For the purpose of my reading, I highlight two parts of his argument about language and “Japanese thought”: the schema of cofiguration and the regime of translation. The former relates to the “imaginary” feature of the comparative framework between the “West” and the “non-West” (Japan). The juxtaposition (if not oppositional) between the Japanese/English language, for instance, is figurative–sensible and practical to “evoke one to act toward the future on the other.” In working with the schema of cofiguration, Sakai rgues about the regime of translation: “an ideology that makes translators imagine their relationship to what they do in translation as the symmetrical exchange between two languages.” Sakai already works out some parts of such an idea in his previous book Voices of the Past: The Status of Language in Eighteenth-Century Japanese Discourse (1992). But in this book, he accentuates the regime of translation by problematizing the “desire of identity,” which is, for Sakai, emblematic in the fields of history of “Japanese thought.”

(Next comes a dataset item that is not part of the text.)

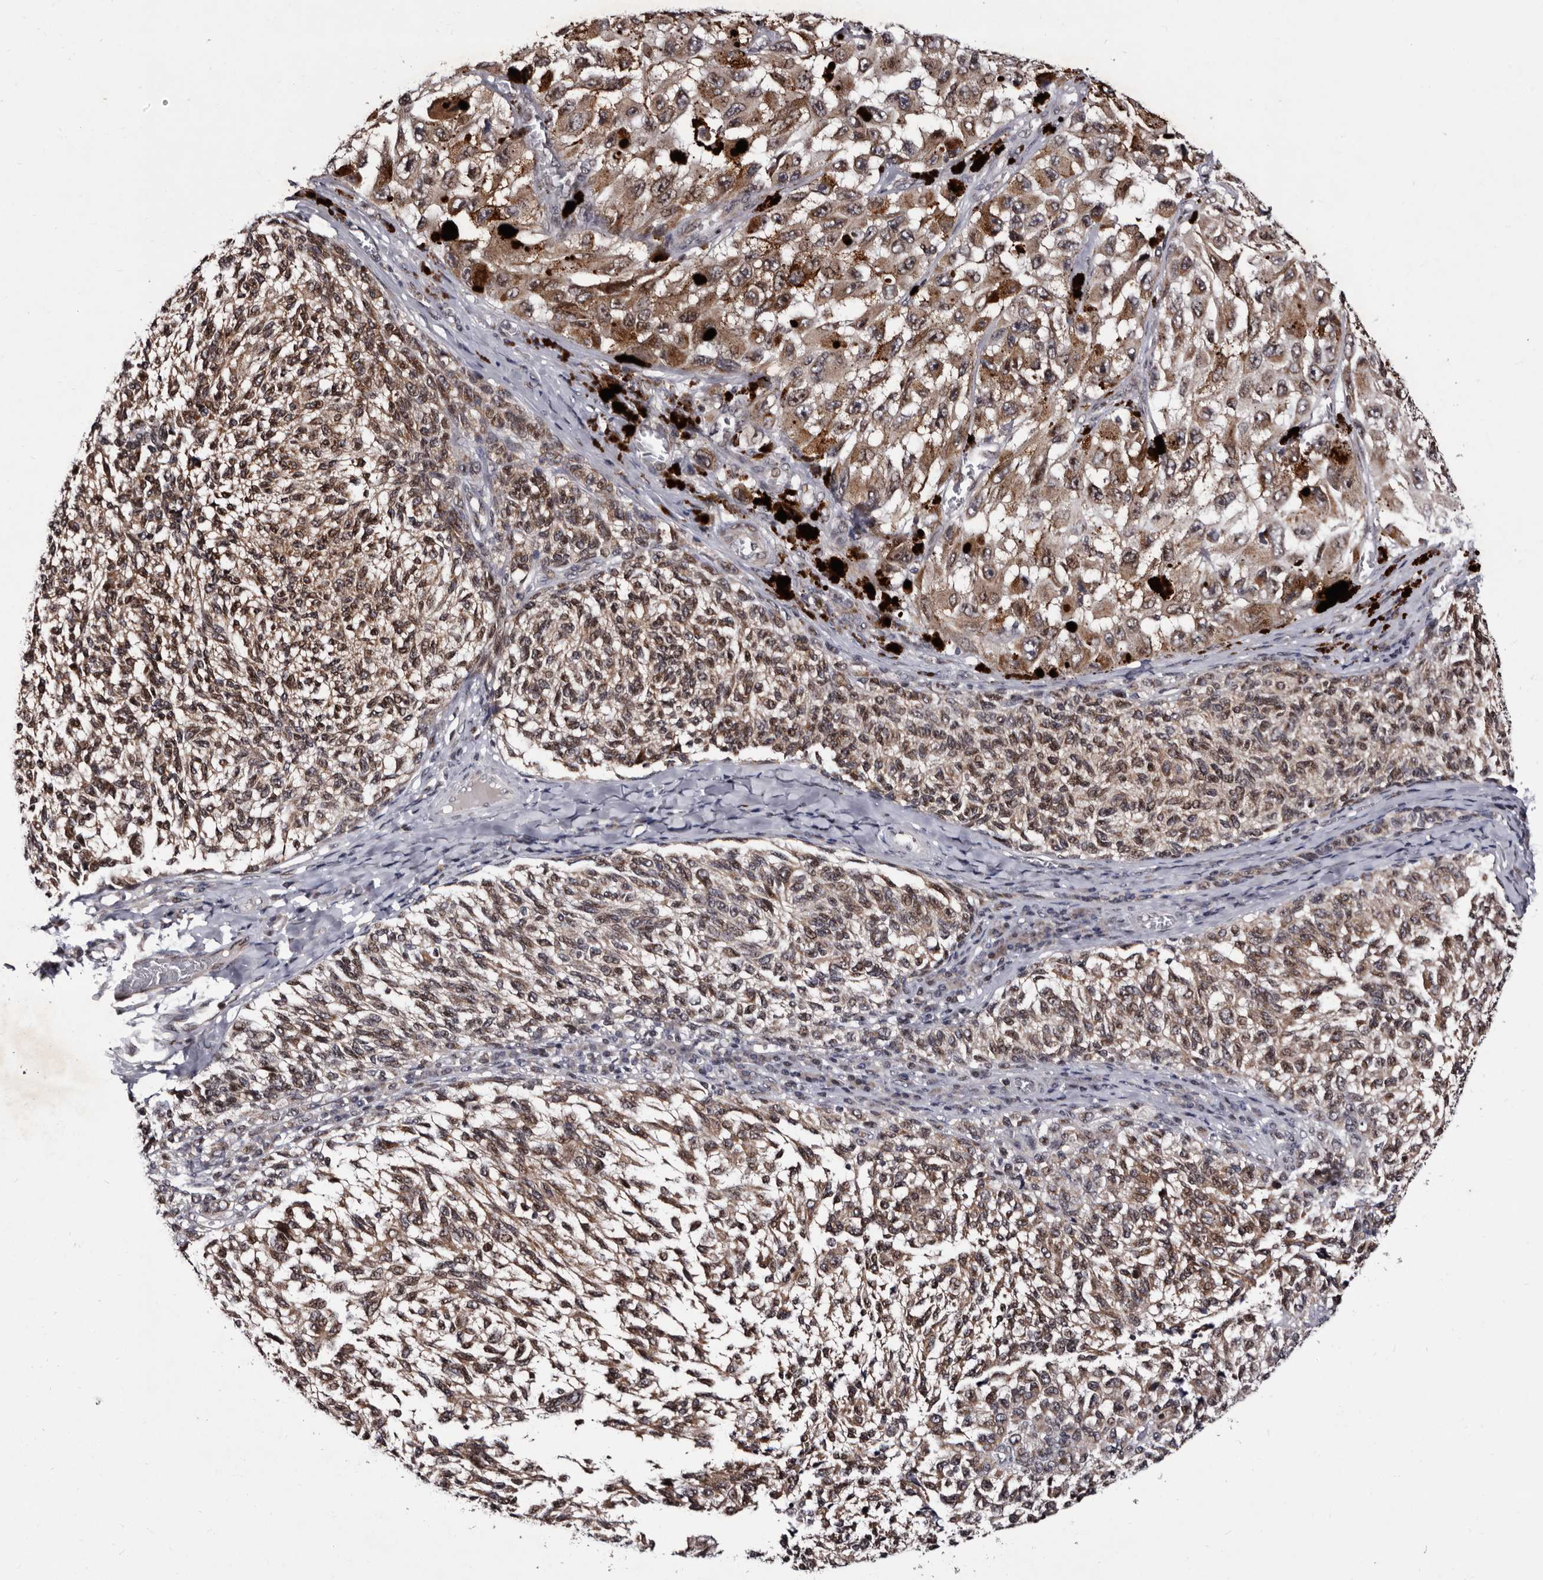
{"staining": {"intensity": "moderate", "quantity": ">75%", "location": "cytoplasmic/membranous,nuclear"}, "tissue": "melanoma", "cell_type": "Tumor cells", "image_type": "cancer", "snomed": [{"axis": "morphology", "description": "Malignant melanoma, NOS"}, {"axis": "topography", "description": "Skin"}], "caption": "Moderate cytoplasmic/membranous and nuclear protein expression is appreciated in about >75% of tumor cells in malignant melanoma. (DAB IHC with brightfield microscopy, high magnification).", "gene": "TNKS", "patient": {"sex": "female", "age": 73}}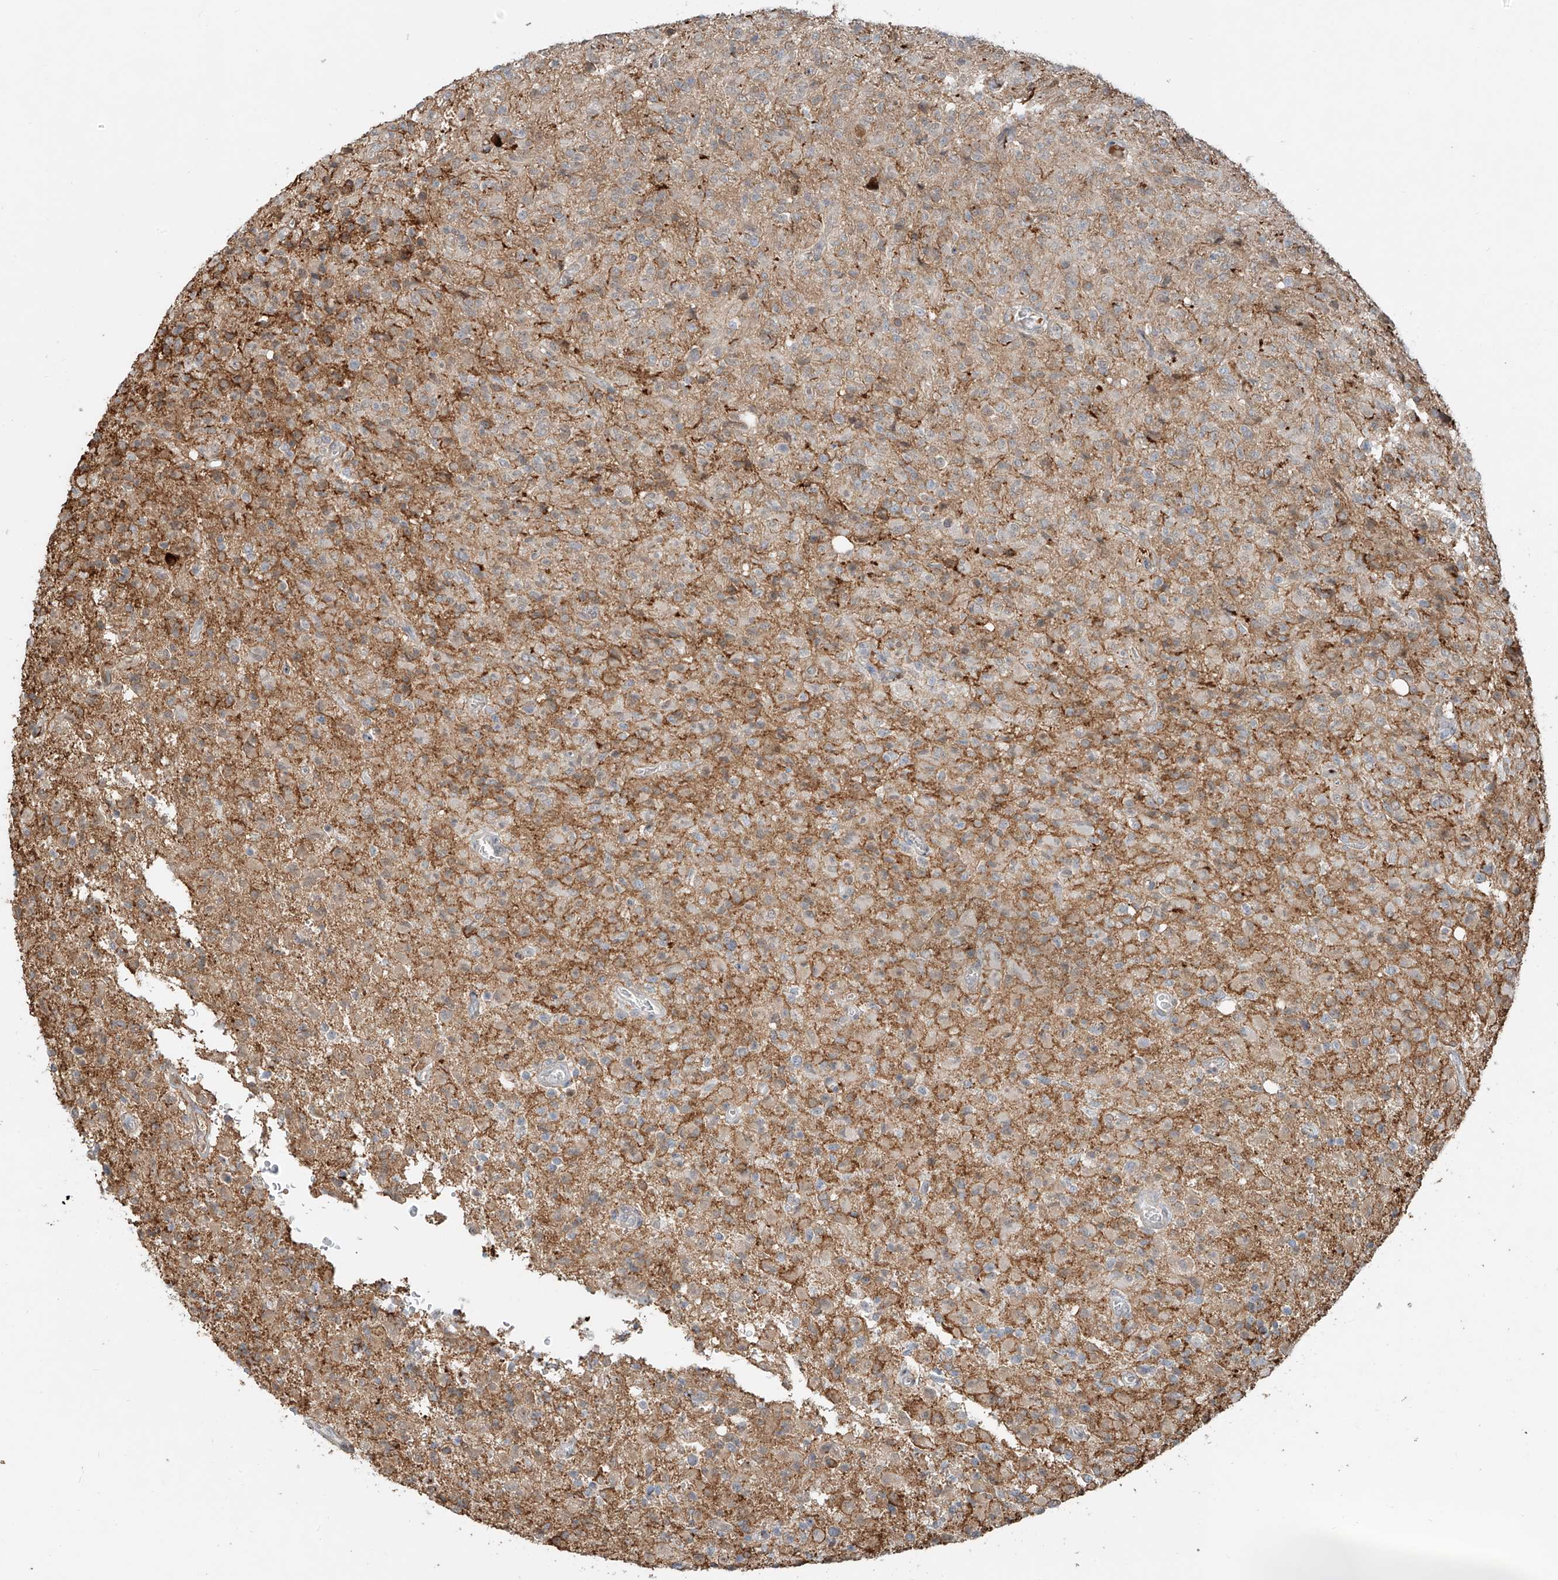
{"staining": {"intensity": "negative", "quantity": "none", "location": "none"}, "tissue": "glioma", "cell_type": "Tumor cells", "image_type": "cancer", "snomed": [{"axis": "morphology", "description": "Glioma, malignant, High grade"}, {"axis": "topography", "description": "Brain"}], "caption": "Immunohistochemistry of glioma exhibits no positivity in tumor cells.", "gene": "CEP162", "patient": {"sex": "female", "age": 57}}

As I’m reading this book, my mind often refers back to Benedict Anderson’s The Spectre of Comparisons (1998) that also brings forward the mode of comparison as an operating machine of nationalism in Southeast Asia. Sakai’s essays in this book had appeared in English and Japanese language in the late 1980s and early 1990s, a period when scholarly literature on nationalism was flourishing. Although Sakai and Anderson reach different purposes and arguments, they delve into the politics of cultural nationalism. While Anderson argues about the logic of serial imaginings through multiple forms of technology (prints, census, maps), Sakai emphasizes its operating enunciation. For me, Sakai offers a compelling way to recognize certain practices of translation that carry ideological presumptions. I am tempted to call Sakai’s explanation by appropriating Anderson’s noun: the specter of translation (which makes me sound like an impostor brat).
As a theoretical-driven book, Translation and Subjectivity helps me thinking about the stake of translations and “equivalent seeking” in global intellectual history. If we agree with Sakai that in every communication, failure is always inevitable, the question then is no longer about what was lost in translation (some parts of utterances have already been lost) and the consequences of this loss. Rather, it asks what is happening in the practice of translation? What kind of enunciating practices, including its presumptive dispositions, make it possible for words to “have” equivalence?
Last words: for me, this book is demanding. It is not an easy read, as it requires me to focus on Sakai’s layering sentences and argument sequences. I have many moments when I must repeat a whole paragraph as I cannot grasp his flow. Nonetheless, I find clarity in Sakai’s overall argument. He always provides engaging and compelling questions about his puzzlement, and in many parts, he is completely blunt and straightforward, especially when it comes to the politics of his discipline—comparative literature and Asian studies.